Pasien ditempatkan dengan posisi terlengat dan tangan terentang serta ditinggikan. Kemudian, dokter akan memberikan bius total. Daerah sekitar dada pasien akan dibersihkan untuk mempersiapkan prosedur. Kemudian, dokter akan membuat sayatan berbentuk lonjong, memotong daerah sekitar puting dan areola dengan menggunakan pisau bedah. Setelah itu, dokter mulai melakukan evaluasi dan memeriksa jaringan payudara yang menyebabkan kanker. Jaringan payudara ini akan dibedah melalui otot pektoralis dan jaringan ini akan dipisahkan dari otot-otot, kulit, dan pembuluh getah bening yang berkaitan. Seluruh jaringan payudara akan diangkat dan sampelnya dikirim ke laboratorium patologi untuk diperiksa. Lalu, dokter bedah akan membuat sayatan ke dalam fasia, sehingga memisahkan otot pektoralis mayor dan minor. Setiap jaringan payudara yang tersisa akan diangkat. Dokter akan menyayat otot pektoralis mayor dan juga membuka otot pektoralis minor. Dengan mengangkat otot ini dari tendonnya, bagian aksila atau ketiak akan terlihat. Kelenjar getah bening dan jaringan lemaknya akan dipotong dan diangkat. Selama prosedur ini berlangsung, dokter akan menjaga sebanyak mungkin saraf dan pembuluh darah di sekitar daerah prosedur. Pembuluh darah yang perlu dipotong akan diikat atau dijahit tertutup. Selanjutnya, dokter akan mengangkat seluruh otot dada. Setelah seluruh jaringan yang perlu diangkat telah selesai diangkat dan dokter yakin tidak terjadi perdarahan, daerah bedah akan diirigasi dengan larutan garam steril.

Jika pasien diindikasikan menderita penyakit kanker, prosedur rekonstruksi payudara dapat dilakukan setelah pengangkatan jaringan yang sakit. Alat pembuka jaringan steril akan ditempatkan pada lubang atau ruang bekas daerah prosedur. Ruang yang terbuka ini akan diisi dengan larutan garam untuk memperluas daerah bekas prosedur dan mengurangi munculnya rongga-rongga. Karena dalam prosedur ini seluruh payudara diangkat, dokter bedah mungkin perlu menutup daerah bekas operasi dengan cangkok kulit. Biasanya, kulit yang akan dicangkok diambil dari bagian tubuh lainnya, seperti perut atau punggung, untuk menutupi luka yang besar.

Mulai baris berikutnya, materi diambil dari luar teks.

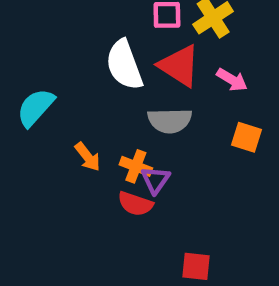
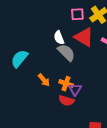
white semicircle: (124, 65) -> (59, 38), size x0.6
gray semicircle: (170, 121) -> (66, 53), moved, turned -132

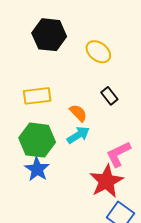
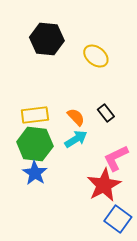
yellow rectangle: (37, 96) -> (35, 115), moved
black rectangle: (109, 96) -> (106, 113), moved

Kemudian, dokter akan menempatkan tabung penguras sebelum menutup luka. Satu tabung diletakkan pada ketiak pasien dan tabung lainnya pada rongga dada. Perban steril kemudian ditempatkan di atas daerah operasi.

Kemungkinan Resiko dan Komplikasi Mastektomi Radikal

Sebagai prosedur operasi mayor yang membutuhkan bius total dan sayatan besar, mastektomi radikal memiliki kemungkinan resiko dan komplikasi, yang meliputi:

  • Perdarahan berlebihan – Hal ini dapat terjadi selama dan setelah operasi serta merupakan salah satu masalah dalam prosedur ini.
  • Infeksi pada daerah operasi
  • Kerusakan saraf – Pasien sering mengeluh kesemutan dan mati rasa pada daerah operasi akibat kerusakan saraf. Hilangnya sensasi rasa sakit dapat menyebabkan pasien tidak menyadari adanya luka pada tubuhnya.
  • Otot melemah dan atrofi, terutama jika pasien tidak menjalani pemeriksaan fisik yang tepat setelah prosedur.
  • Seroma – Gangguan aliran cairan di dalam pembuluh darah getah bening dapat menyebabkan munculnya seroma atau akumulasi cairan pada daerah operasi.
  • Pembengkakan kelenjar getah bening
  • Nyeri fantom pada payudara – Banyak pasien yang melaporkan nyeri fantom pada payudaranya, yang serupa dengan rasa nyeri yang dialami pasien amputasi. Kondisi ini ditandai dengan rasa nyeri berdenyut dan tekanan, dan perasaan bahwa payudara yang telah diangkat masih tetap terasa ada.
  • Depresi – Prosedur ini memiliki dampak yang cukup besar pada status mental pasien, serta sering menyebabkan pasien depresi. Tekanan mental juga mungkin muncul akibat kecacatan yang muncul akibat prosedur, yang mungkin sulit untuk diatasi oleh beberapa pasien.

    Rujukan:

  • Christian MC, McCabe MS, Korn EL, Abrams JS, Kaplan RS, Friedman MA. The National Cancer Institute audit of the National Surgical Adjuvant Breast and Bowel Project Protocol B-06. N Engl J Med. 1995 Nov 30. 333(22):1469-74.

  • Giuliano AE, Hunt KK, Ballman KV, et al. Axillary dissection vs no axillary dissection in women with invasive breast cancer and sentinel node metastasis: a randomized clinical trial. JAMA. 2011 Feb 9. 305(6):569-75.